Generative AI refers to algorithms that can be used to create new content – whether that’s text, images or audio. It has the potential to perform many tasks and change the way that we work. But, as highlighted by Made By Dyslexia’s DyslexAI campaign, it can't replace soft skills.
“When it comes to artificial intelligence, and in particular generative AI, that’s all about putting the human into the robot,” Felix said. “It’s thinking about how can you train an artificial intelligence system to actually think and also communicate like a person.”
Tools such as ChatGPT have caused a serious breakthrough for generative AI. With one of the fastest adoption rates in history – reaching a million users in just five days – ChatGPT is causing people to think about generative AI and the impact it could have.
As Chris Wiggins said: “What’s new is not the technology, it’s the way that we interact with the product. The thing that made ChatGPT win was it was instantiated as a sweet product, it is fun to use ChatGPT, it’s fun to chat with it.”

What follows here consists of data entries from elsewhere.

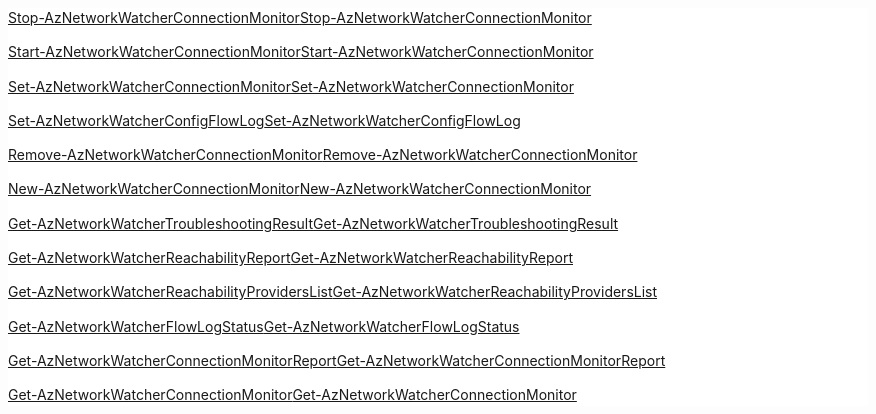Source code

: [<span data-ttu-id="25b18-164">Stop-AzNetworkWatcherConnectionMonitor</span><span class="sxs-lookup"><span data-stu-id="25b18-164">Stop-AzNetworkWatcherConnectionMonitor</span></span>](./Stop-AzNetworkWatcherConnectionMonitor.md)

[<span data-ttu-id="25b18-165">Start-AzNetworkWatcherConnectionMonitor</span><span class="sxs-lookup"><span data-stu-id="25b18-165">Start-AzNetworkWatcherConnectionMonitor</span></span>](./Start-AzNetworkWatcherConnectionMonitor.md)

[<span data-ttu-id="25b18-166">Set-AzNetworkWatcherConnectionMonitor</span><span class="sxs-lookup"><span data-stu-id="25b18-166">Set-AzNetworkWatcherConnectionMonitor</span></span>](./Set-AzNetworkWatcherConnectionMonitor.md)

[<span data-ttu-id="25b18-167">Set-AzNetworkWatcherConfigFlowLog</span><span class="sxs-lookup"><span data-stu-id="25b18-167">Set-AzNetworkWatcherConfigFlowLog</span></span>](./Set-AzNetworkWatcherConfigFlowLog.md)

[<span data-ttu-id="25b18-168">Remove-AzNetworkWatcherConnectionMonitor</span><span class="sxs-lookup"><span data-stu-id="25b18-168">Remove-AzNetworkWatcherConnectionMonitor</span></span>](./Remove-AzNetworkWatcherConnectionMonitor.md)

[<span data-ttu-id="25b18-169">New-AzNetworkWatcherConnectionMonitor</span><span class="sxs-lookup"><span data-stu-id="25b18-169">New-AzNetworkWatcherConnectionMonitor</span></span>](./New-AzNetworkWatcherConnectionMonitor.md)

[<span data-ttu-id="25b18-170">Get-AzNetworkWatcherTroubleshootingResult</span><span class="sxs-lookup"><span data-stu-id="25b18-170">Get-AzNetworkWatcherTroubleshootingResult</span></span>](./Get-AzNetworkWatcherTroubleshootingResult.md)

[<span data-ttu-id="25b18-171">Get-AzNetworkWatcherReachabilityReport</span><span class="sxs-lookup"><span data-stu-id="25b18-171">Get-AzNetworkWatcherReachabilityReport</span></span>](./Get-AzNetworkWatcherReachabilityReport.md)

[<span data-ttu-id="25b18-172">Get-AzNetworkWatcherReachabilityProvidersList</span><span class="sxs-lookup"><span data-stu-id="25b18-172">Get-AzNetworkWatcherReachabilityProvidersList</span></span>](./Get-AzNetworkWatcherReachabilityProvidersList.md)

[<span data-ttu-id="25b18-173">Get-AzNetworkWatcherFlowLogStatus</span><span class="sxs-lookup"><span data-stu-id="25b18-173">Get-AzNetworkWatcherFlowLogStatus</span></span>](./Get-AzNetworkWatcherFlowLogStatus.md)

[<span data-ttu-id="25b18-174">Get-AzNetworkWatcherConnectionMonitorReport</span><span class="sxs-lookup"><span data-stu-id="25b18-174">Get-AzNetworkWatcherConnectionMonitorReport</span></span>](./Get-AzNetworkWatcherConnectionMonitorReport.md)

[<span data-ttu-id="25b18-175">Get-AzNetworkWatcherConnectionMonitor</span><span class="sxs-lookup"><span data-stu-id="25b18-175">Get-AzNetworkWatcherConnectionMonitor</span></span>](./Get-AzNetworkWatcherConnectionMonitor)

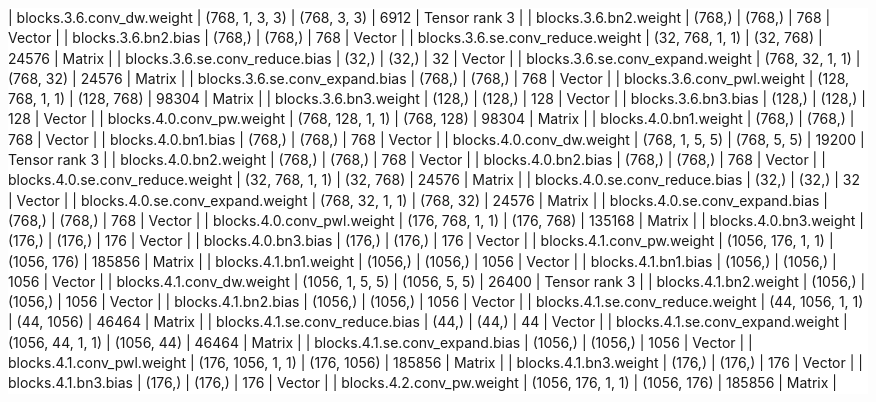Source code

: | blocks.3.6.conv_dw.weight | (768, 1, 3, 3) | (768, 3, 3) | 6912 | Tensor rank 3 |
| blocks.3.6.bn2.weight | (768,) | (768,) | 768 | Vector |
| blocks.3.6.bn2.bias | (768,) | (768,) | 768 | Vector |
| blocks.3.6.se.conv_reduce.weight | (32, 768, 1, 1) | (32, 768) | 24576 | Matrix |
| blocks.3.6.se.conv_reduce.bias | (32,) | (32,) | 32 | Vector |
| blocks.3.6.se.conv_expand.weight | (768, 32, 1, 1) | (768, 32) | 24576 | Matrix |
| blocks.3.6.se.conv_expand.bias | (768,) | (768,) | 768 | Vector |
| blocks.3.6.conv_pwl.weight | (128, 768, 1, 1) | (128, 768) | 98304 | Matrix |
| blocks.3.6.bn3.weight | (128,) | (128,) | 128 | Vector |
| blocks.3.6.bn3.bias | (128,) | (128,) | 128 | Vector |
| blocks.4.0.conv_pw.weight | (768, 128, 1, 1) | (768, 128) | 98304 | Matrix |
| blocks.4.0.bn1.weight | (768,) | (768,) | 768 | Vector |
| blocks.4.0.bn1.bias | (768,) | (768,) | 768 | Vector |
| blocks.4.0.conv_dw.weight | (768, 1, 5, 5) | (768, 5, 5) | 19200 | Tensor rank 3 |
| blocks.4.0.bn2.weight | (768,) | (768,) | 768 | Vector |
| blocks.4.0.bn2.bias | (768,) | (768,) | 768 | Vector |
| blocks.4.0.se.conv_reduce.weight | (32, 768, 1, 1) | (32, 768) | 24576 | Matrix |
| blocks.4.0.se.conv_reduce.bias | (32,) | (32,) | 32 | Vector |
| blocks.4.0.se.conv_expand.weight | (768, 32, 1, 1) | (768, 32) | 24576 | Matrix |
| blocks.4.0.se.conv_expand.bias | (768,) | (768,) | 768 | Vector |
| blocks.4.0.conv_pwl.weight | (176, 768, 1, 1) | (176, 768) | 135168 | Matrix |
| blocks.4.0.bn3.weight | (176,) | (176,) | 176 | Vector |
| blocks.4.0.bn3.bias | (176,) | (176,) | 176 | Vector |
| blocks.4.1.conv_pw.weight | (1056, 176, 1, 1) | (1056, 176) | 185856 | Matrix |
| blocks.4.1.bn1.weight | (1056,) | (1056,) | 1056 | Vector |
| blocks.4.1.bn1.bias | (1056,) | (1056,) | 1056 | Vector |
| blocks.4.1.conv_dw.weight | (1056, 1, 5, 5) | (1056, 5, 5) | 26400 | Tensor rank 3 |
| blocks.4.1.bn2.weight | (1056,) | (1056,) | 1056 | Vector |
| blocks.4.1.bn2.bias | (1056,) | (1056,) | 1056 | Vector |
| blocks.4.1.se.conv_reduce.weight | (44, 1056, 1, 1) | (44, 1056) | 46464 | Matrix |
| blocks.4.1.se.conv_reduce.bias | (44,) | (44,) | 44 | Vector |
| blocks.4.1.se.conv_expand.weight | (1056, 44, 1, 1) | (1056, 44) | 46464 | Matrix |
| blocks.4.1.se.conv_expand.bias | (1056,) | (1056,) | 1056 | Vector |
| blocks.4.1.conv_pwl.weight | (176, 1056, 1, 1) | (176, 1056) | 185856 | Matrix |
| blocks.4.1.bn3.weight | (176,) | (176,) | 176 | Vector |
| blocks.4.1.bn3.bias | (176,) | (176,) | 176 | Vector |
| blocks.4.2.conv_pw.weight | (1056, 176, 1, 1) | (1056, 176) | 185856 | Matrix |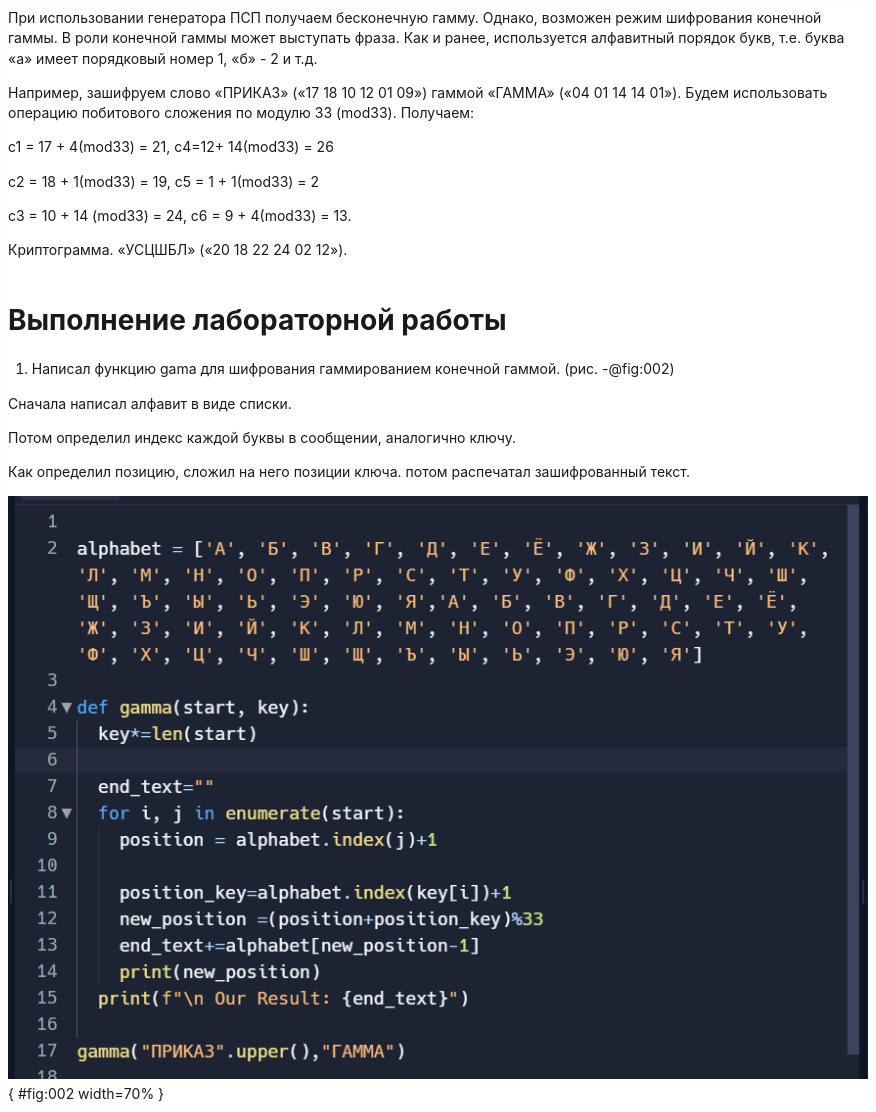 При использовании генератора ПСП получаем бесконечную гамму. Однако, возможен режим шифрования конечной гаммы. В роли конечной гаммы может выступать фраза. Как и ранее, используется алфавитный порядок букв, т.е. буква «а» имеет порядковый номер 1, «б» - 2 и т.д.

Например, зашифруем слово «ПРИКАЗ» («17 18 10 12 01 09») гаммой «ГАММА» («04 01 14 14 01»). Будем использовать операцию побитового сложения по модулю 33 (mod33).  Получаем:

с1 = 17 + 4(mod33) = 21,	с4=12+ 14(mod33) = 26

с2 = 18 + 1(mod33) = 19,	с5 = 1 + 1(mod33) = 2

с3 = 10 + 14 (mod33) = 24,	с6 = 9 + 4(mod33) = 13.

Криптограмма. «УСЦШБЛ» («20 18 22 24 02 12»).


# Выполнение лабораторной работы

1. Написал функцию gama для шифрования гаммированием конечной гаммой. (рис. -@fig:002)

Сначала написал алфавит в виде списки.

Потом определил индекс каждой буквы в сообщении, аналогично ключу. 

Как определил позицию, сложил на него позиции ключа. потом распечатал зашифрованный текст.

![Функция для кодирования текста шифром гаммированием конечной гаммой](image/1.png){ #fig:002 width=70% }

According to Chris, what’s going to be transformative are the creative ways in which people think about using it and there are still some hurdles that need to be addressed – including bias. “There is absolutely bias in artificial intelligence,” Chris said. “Machine learning projects are training on human data and human data is full of bias. And the danger is that people use algorithms without sufficient scepticism. They conflate the fact that these things are so good at predicting the way we would have done things, with the way things should be.”
Generative AI in the workplace
Currently, we are very early in the maturity curve when it comes to generative AI. Throughout the day’s discussions, this adoption was likened to the industrial revolution for white-collar workers.
A lot of people are experimenting with generative AI – coding, entertainment and content creation. As we’ve seen increasingly in the media, this brings with it mixed results, and significant backlash from unions.
But Felix said that generative AI also brings a lot of potential for professional services too. “I see a massive disruption in places like call centres,” he said. “Agents will get their scripts from generative AI because they actually transcribe all the incoming calls. Agents won’t be trained once a month, or once a week, but now on the spot because they’ll be adapting the script based on the call that’s coming in.”
The adoption rate of tools such as ChatGPT has caused people to be more open-minded when approaching generative AI and more people and businesses are investigating what they could do with AI. But how can businesses ensure that new technologies are being introduced in a way that doesn’t negatively impact employees? Training is key – as is encouraging an open mind.
“There would be a lot of benefits to take out the fear. The human mind does not like change, and this is a change that no one will be able to stop or prevent,” Felix said. “So having their backs in terms of investing in themselves from a learning perspective and having policies around how you are going to go about it will be quite important.”
Chris added: “Recognising how much fear it instils in people, you should call that out and you should just get ahead of it. It’s a great time to empower your people to brainstorm about what are the creative ways that we could be using generative AI. It’s a new capability and there’s going to be new ways that people can apply it.”